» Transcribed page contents
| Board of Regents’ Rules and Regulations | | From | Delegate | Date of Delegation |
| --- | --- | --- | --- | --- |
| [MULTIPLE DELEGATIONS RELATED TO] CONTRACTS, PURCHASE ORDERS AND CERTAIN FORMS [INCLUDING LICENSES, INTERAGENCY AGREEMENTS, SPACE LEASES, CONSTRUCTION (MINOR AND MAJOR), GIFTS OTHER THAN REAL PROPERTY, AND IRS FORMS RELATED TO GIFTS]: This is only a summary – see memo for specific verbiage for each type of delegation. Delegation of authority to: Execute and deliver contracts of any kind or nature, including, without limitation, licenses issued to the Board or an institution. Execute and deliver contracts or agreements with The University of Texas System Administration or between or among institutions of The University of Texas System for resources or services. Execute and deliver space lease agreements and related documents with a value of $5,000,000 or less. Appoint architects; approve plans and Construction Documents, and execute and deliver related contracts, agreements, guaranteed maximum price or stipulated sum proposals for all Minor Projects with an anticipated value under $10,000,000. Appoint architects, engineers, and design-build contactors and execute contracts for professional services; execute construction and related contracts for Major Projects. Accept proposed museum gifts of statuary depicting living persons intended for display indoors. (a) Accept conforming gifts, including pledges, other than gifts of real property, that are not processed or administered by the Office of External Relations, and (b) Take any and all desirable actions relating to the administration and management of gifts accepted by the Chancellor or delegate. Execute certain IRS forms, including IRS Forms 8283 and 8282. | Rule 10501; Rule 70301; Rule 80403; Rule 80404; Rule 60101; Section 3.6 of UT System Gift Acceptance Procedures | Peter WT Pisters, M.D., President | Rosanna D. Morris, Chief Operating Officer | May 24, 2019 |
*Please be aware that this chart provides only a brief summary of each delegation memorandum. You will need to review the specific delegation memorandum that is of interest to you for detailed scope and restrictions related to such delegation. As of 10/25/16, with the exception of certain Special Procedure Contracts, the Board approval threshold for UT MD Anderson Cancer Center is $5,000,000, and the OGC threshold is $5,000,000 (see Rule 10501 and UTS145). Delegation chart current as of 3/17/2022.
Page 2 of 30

--

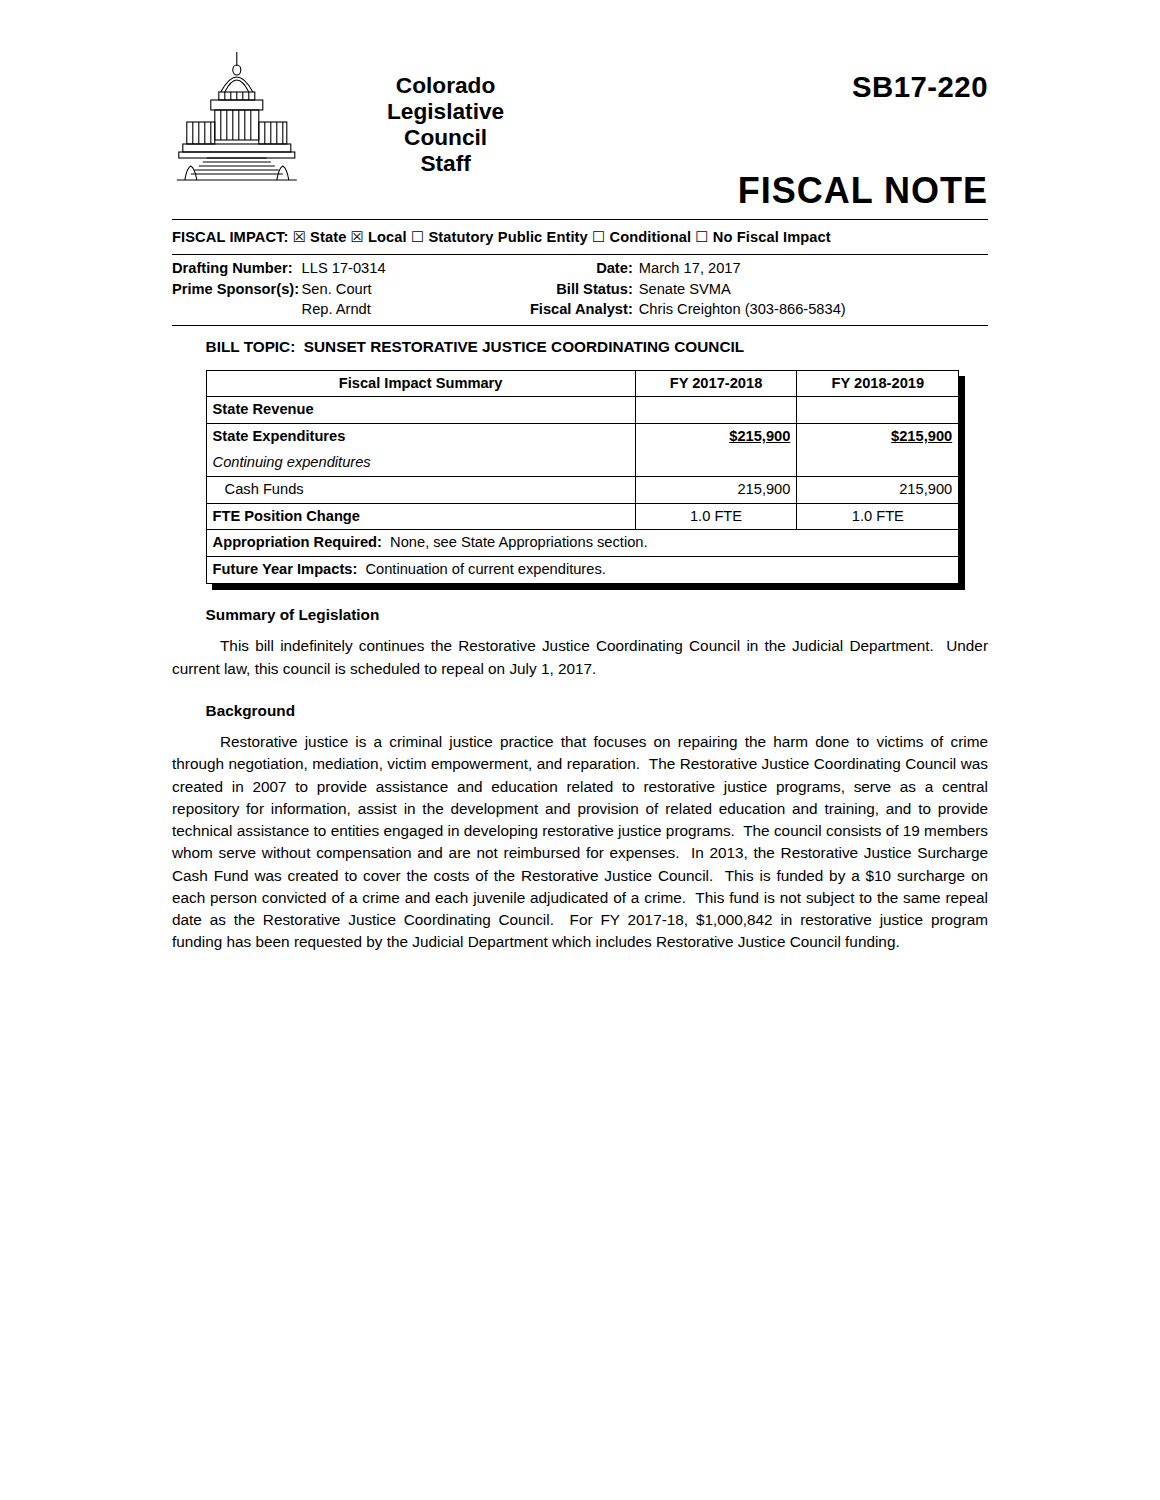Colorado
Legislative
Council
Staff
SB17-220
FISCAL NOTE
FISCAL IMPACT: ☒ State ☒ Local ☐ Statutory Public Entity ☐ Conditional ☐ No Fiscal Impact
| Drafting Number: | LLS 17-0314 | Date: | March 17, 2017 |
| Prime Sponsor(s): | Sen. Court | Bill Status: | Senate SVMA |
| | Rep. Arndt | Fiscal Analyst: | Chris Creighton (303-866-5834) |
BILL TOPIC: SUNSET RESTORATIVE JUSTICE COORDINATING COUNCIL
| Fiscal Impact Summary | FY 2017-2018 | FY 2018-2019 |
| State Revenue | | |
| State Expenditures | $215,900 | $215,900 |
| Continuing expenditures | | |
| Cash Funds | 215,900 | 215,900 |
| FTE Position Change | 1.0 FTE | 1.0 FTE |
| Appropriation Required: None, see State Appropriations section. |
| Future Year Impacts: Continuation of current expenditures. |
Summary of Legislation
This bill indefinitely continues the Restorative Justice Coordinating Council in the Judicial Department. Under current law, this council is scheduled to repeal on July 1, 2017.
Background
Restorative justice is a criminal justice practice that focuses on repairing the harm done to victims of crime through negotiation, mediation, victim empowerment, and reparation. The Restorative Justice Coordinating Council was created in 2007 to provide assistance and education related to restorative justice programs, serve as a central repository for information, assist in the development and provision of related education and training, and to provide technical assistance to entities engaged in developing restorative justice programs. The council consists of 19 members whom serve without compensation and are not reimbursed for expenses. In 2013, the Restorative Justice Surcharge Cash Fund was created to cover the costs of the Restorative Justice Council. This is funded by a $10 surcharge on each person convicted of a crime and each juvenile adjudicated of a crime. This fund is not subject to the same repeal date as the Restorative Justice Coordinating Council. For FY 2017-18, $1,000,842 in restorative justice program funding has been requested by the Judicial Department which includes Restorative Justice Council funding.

--

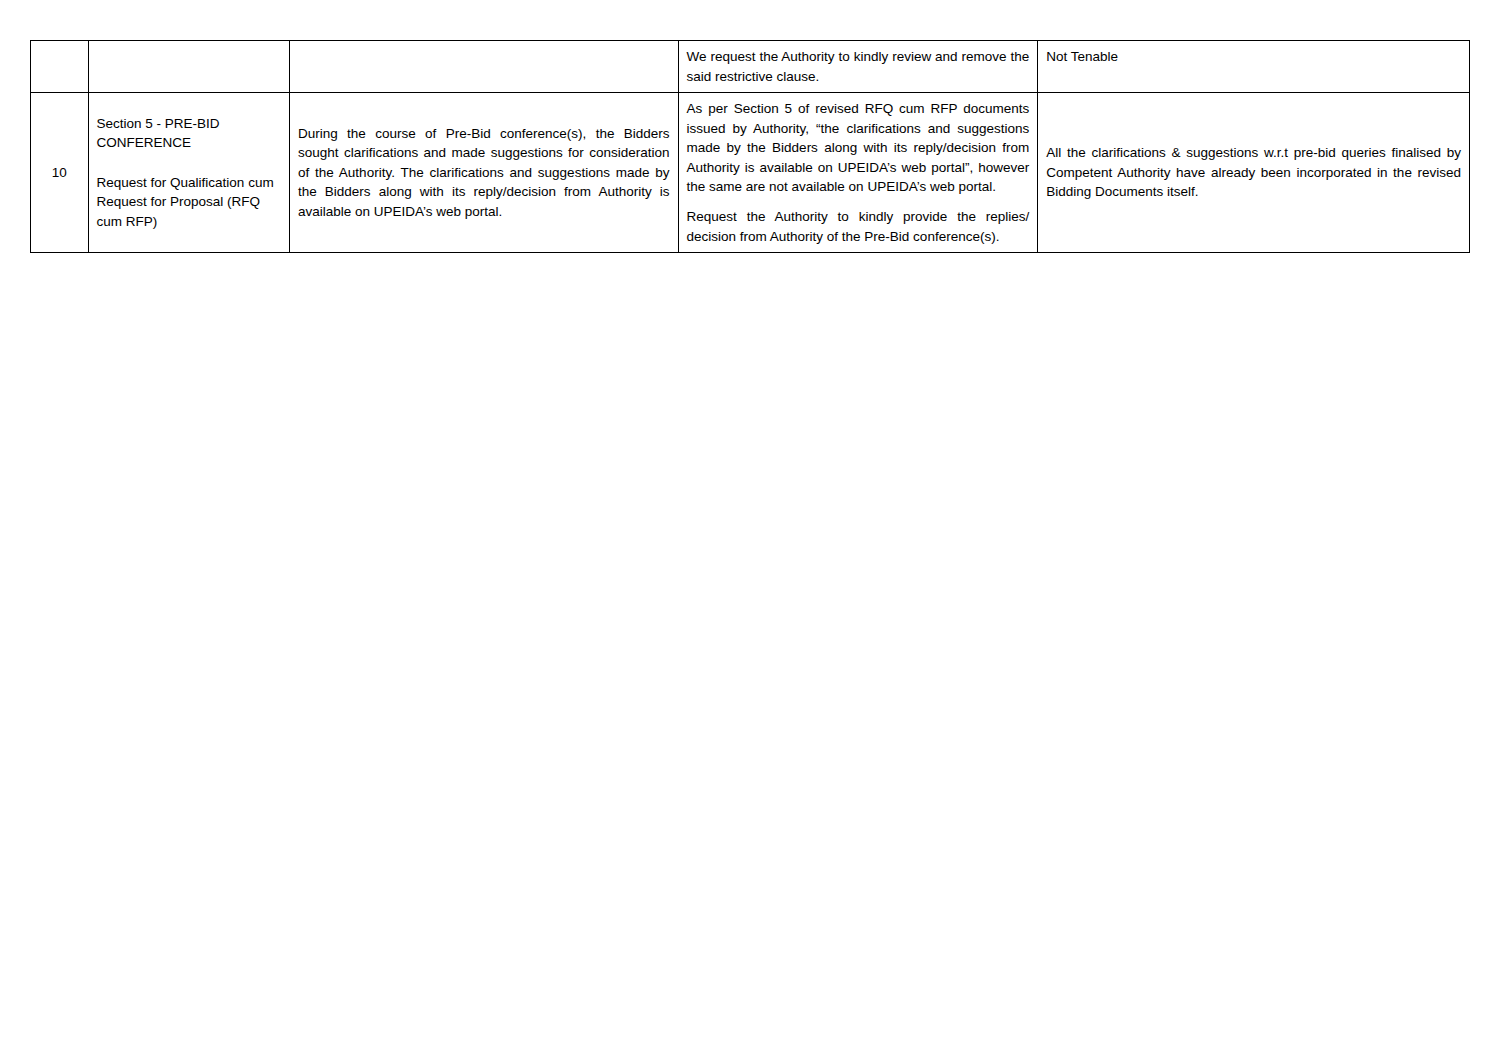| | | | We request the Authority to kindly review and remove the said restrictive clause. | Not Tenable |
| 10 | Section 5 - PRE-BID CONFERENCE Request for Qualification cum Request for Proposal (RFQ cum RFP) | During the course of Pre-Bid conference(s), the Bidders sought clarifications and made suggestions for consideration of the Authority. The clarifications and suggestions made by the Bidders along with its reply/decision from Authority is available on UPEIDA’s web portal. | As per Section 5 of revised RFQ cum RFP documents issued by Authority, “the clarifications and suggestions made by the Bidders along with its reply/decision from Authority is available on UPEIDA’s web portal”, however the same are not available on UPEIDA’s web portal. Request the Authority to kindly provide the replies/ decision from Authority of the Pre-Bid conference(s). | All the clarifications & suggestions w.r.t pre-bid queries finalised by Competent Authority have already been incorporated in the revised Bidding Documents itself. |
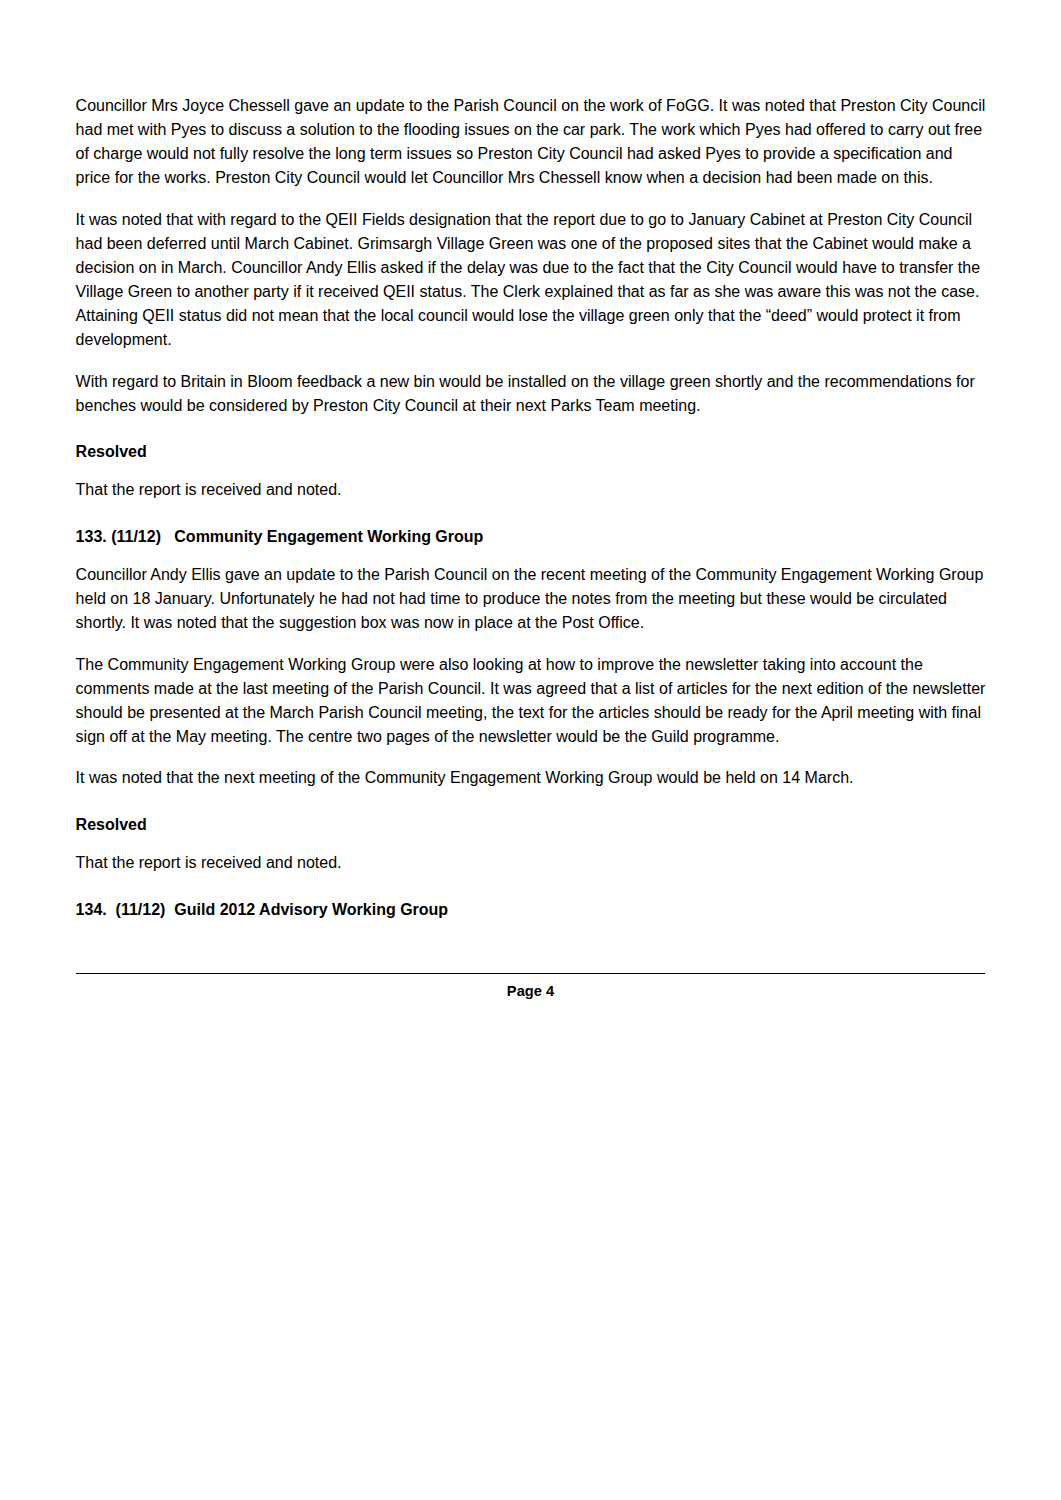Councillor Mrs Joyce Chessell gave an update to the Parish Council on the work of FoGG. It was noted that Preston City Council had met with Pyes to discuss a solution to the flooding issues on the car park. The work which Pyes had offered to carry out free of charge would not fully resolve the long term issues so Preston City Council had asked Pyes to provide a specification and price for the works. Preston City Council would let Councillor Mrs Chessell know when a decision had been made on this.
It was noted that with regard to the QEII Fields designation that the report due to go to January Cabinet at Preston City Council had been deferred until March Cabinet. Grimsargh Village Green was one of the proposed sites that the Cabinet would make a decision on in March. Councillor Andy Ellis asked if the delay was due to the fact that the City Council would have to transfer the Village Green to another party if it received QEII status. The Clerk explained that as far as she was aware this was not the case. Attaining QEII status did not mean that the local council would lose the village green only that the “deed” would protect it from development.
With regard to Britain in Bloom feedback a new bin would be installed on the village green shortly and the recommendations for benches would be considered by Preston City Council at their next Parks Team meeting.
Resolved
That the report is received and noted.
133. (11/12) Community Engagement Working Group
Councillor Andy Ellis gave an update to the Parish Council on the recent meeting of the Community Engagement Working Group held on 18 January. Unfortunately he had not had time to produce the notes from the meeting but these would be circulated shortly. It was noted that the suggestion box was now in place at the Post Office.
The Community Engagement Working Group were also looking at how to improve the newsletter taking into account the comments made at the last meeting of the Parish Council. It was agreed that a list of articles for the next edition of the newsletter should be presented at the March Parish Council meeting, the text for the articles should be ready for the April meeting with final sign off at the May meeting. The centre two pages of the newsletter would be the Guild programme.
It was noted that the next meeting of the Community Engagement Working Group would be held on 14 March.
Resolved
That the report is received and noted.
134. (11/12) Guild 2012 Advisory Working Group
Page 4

» What is required
Please count the lines above containing "next"; number only.

» Response box
3